DATA PROVIDED »
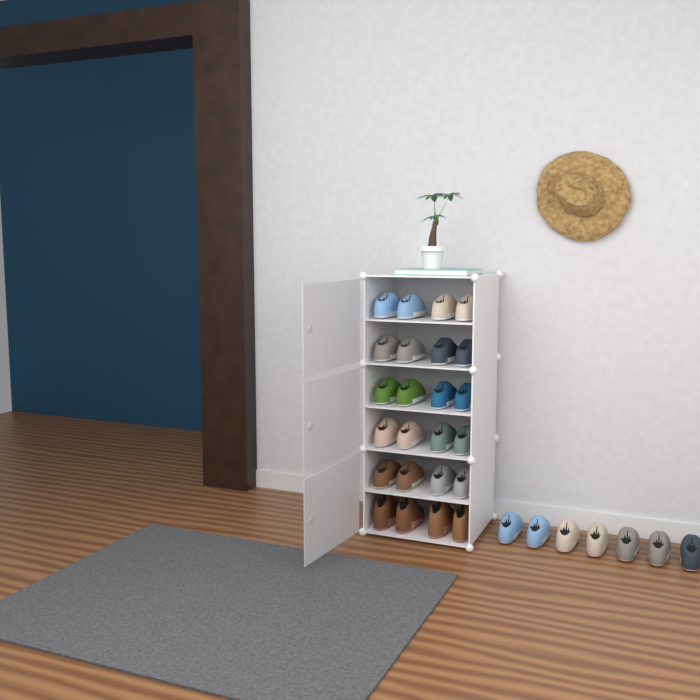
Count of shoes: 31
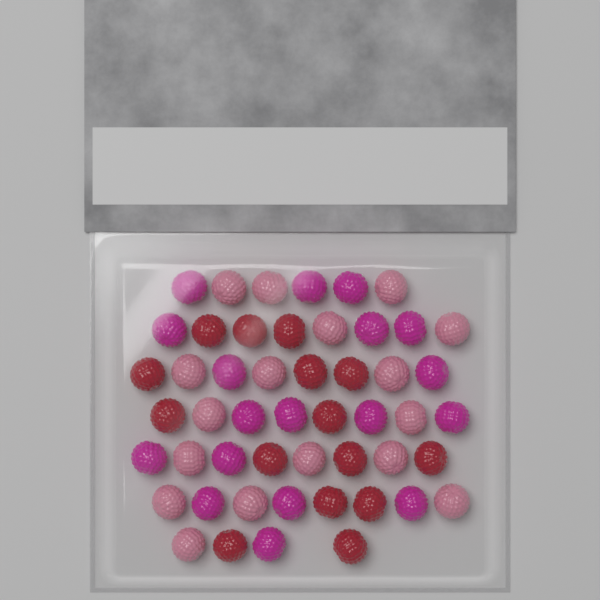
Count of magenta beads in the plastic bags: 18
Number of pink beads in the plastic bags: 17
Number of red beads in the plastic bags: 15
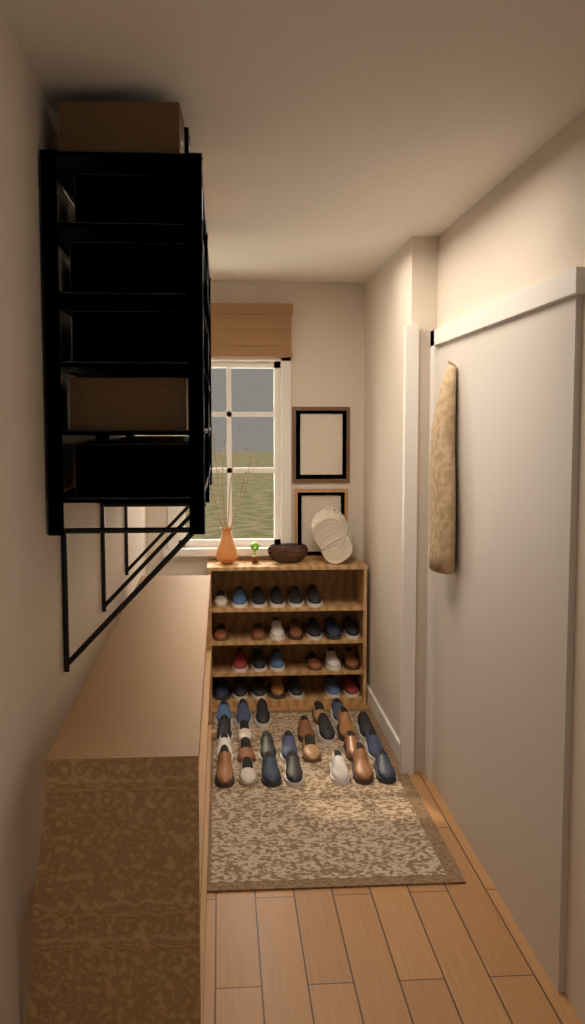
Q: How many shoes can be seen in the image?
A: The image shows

PROBLEM STATEMENT »
Output the listing above as a Markdown table with the columns Row and Text, with one numbered row per line and blank lines skipped. Leave the pictures out of your answer.

OUTPUT »
| Row | Text |
|---|---|
| 1 | Count of shoes: 31 |
| 2 | Count of magenta beads in the plastic bags: 18 |
| 3 | Number of pink beads in the plastic bags: 17 |
| 4 | Number of red beads in the plastic bags: 15 |
| 5 | Q: How many shoes can be seen in the image? |
| 6 | A: The image shows |